What the task requires | According to the text on placebos, in what year did Henry Knowles Beecher first quantify the placebo effect?

Text block |

A placebo is a medical treatment that doesn’t contain any kind of medicine. In fact, it contains no active ingredients at all. But in many cases, placebos can have a therapeutic and sometimes dramatic effect.
Doctors would give placebos to patients that had little else to offer or seemed to have nothing wrong with them. They might give a patient a tincture of sugar water, or a pill filled with nothing but sugar, hoping that the patient’s belief in the medicine or trust in the physician would help relieve the symptoms.
Placebos are also nothing new. In a letter to Caspar Wistar, Thomas Jefferson writes, “One of the most successful physicians I have ever known, has assured me that he used more of bread pills, drops of colored water, and powders of hickory ashes, than of all other medicines put together.”
The Placebo in Trials
When experts started to see medicine as more of a science and less of an art, they saw the true power of placebos — and measured it. In 1955, Henry Knowles Beecher first quantified the effect. Beecher was a Harvard Medical School anesthesiologist and published a paper in the Journal of the American Medical Association. Though experts question Beecher’s evidence and conclusions, they do not question his demonstration that placebos are necessary for drug trials.
To determine if a new drug is more effective than no therapy at all, researchers must account for the placebo effect. Simply receiving medicine is likely to influence some patients. Which suggests when testing a drug, a response does not necessarily mean the medicine is superior to doing nothing.
That’s why today’s “gold standard” of drug testing is the double-blind, randomized controlled trial (RCT). In an RCT, some of the patients receive the actual drug; others receive a placebo. Neither the researchers nor the patients know who gets the drug and who gets the placebo, hence the “double-blind.” Experts won’t approve a drug if it is not more effective than the placebo.
How it Works is Unknown
The placebo effect is not universal, though Beecher suggested that as many as 35 percent of people may be susceptible to the effect. Researchers have observed placebos producing changes in blood pressure and heart rate, as well as relieving pain, depression, anxiety and irritable bowel syndrome. Sham injections seem to work better than sham pills, large pills work better than small ones, and two pills are better than one. Studies have found that even the color of the pill can make a difference.
Placebos aren’t limited to pills and tinctures. In one study, a surgeon gave patients a sham knee surgery, where the surgeon made an incision, but did nothing to the knee before sewing it back up. The patients were just as likely to find relief as those who underwent the procedure.

Supplied material |
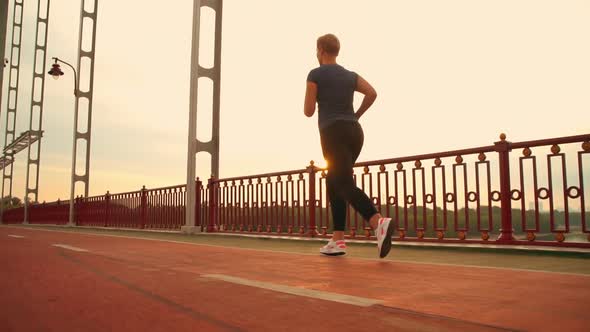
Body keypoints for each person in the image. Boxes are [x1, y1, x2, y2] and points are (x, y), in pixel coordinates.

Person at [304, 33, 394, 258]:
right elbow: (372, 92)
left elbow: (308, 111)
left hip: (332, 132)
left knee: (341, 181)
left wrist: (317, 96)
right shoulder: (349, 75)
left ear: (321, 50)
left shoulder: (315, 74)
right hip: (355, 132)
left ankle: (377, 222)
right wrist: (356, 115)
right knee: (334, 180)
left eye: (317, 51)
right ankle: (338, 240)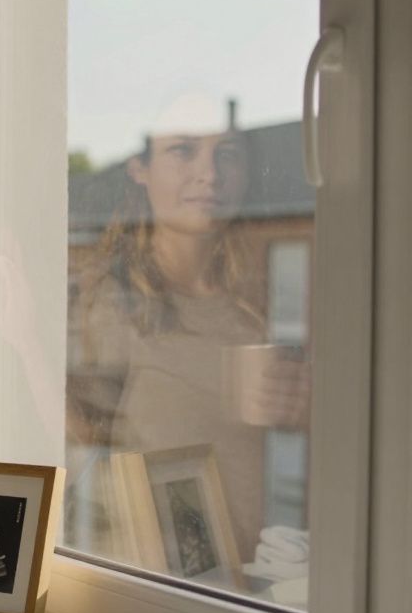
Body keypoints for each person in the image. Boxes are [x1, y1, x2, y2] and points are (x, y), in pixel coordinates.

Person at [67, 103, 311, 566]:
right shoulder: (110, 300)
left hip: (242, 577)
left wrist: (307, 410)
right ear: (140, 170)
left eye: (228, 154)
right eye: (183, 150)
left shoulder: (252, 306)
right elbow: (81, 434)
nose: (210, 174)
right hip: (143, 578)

--

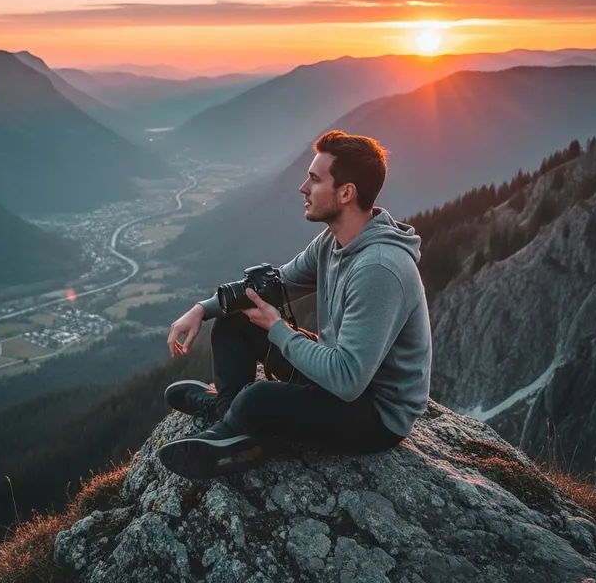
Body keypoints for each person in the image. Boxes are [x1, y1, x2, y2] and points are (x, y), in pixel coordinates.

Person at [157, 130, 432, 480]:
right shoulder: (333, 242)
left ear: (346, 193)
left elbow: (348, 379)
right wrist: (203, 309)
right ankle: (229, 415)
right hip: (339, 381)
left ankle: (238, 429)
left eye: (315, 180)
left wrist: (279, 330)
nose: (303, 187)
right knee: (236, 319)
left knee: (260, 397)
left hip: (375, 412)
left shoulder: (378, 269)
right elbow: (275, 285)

Your solution | 1955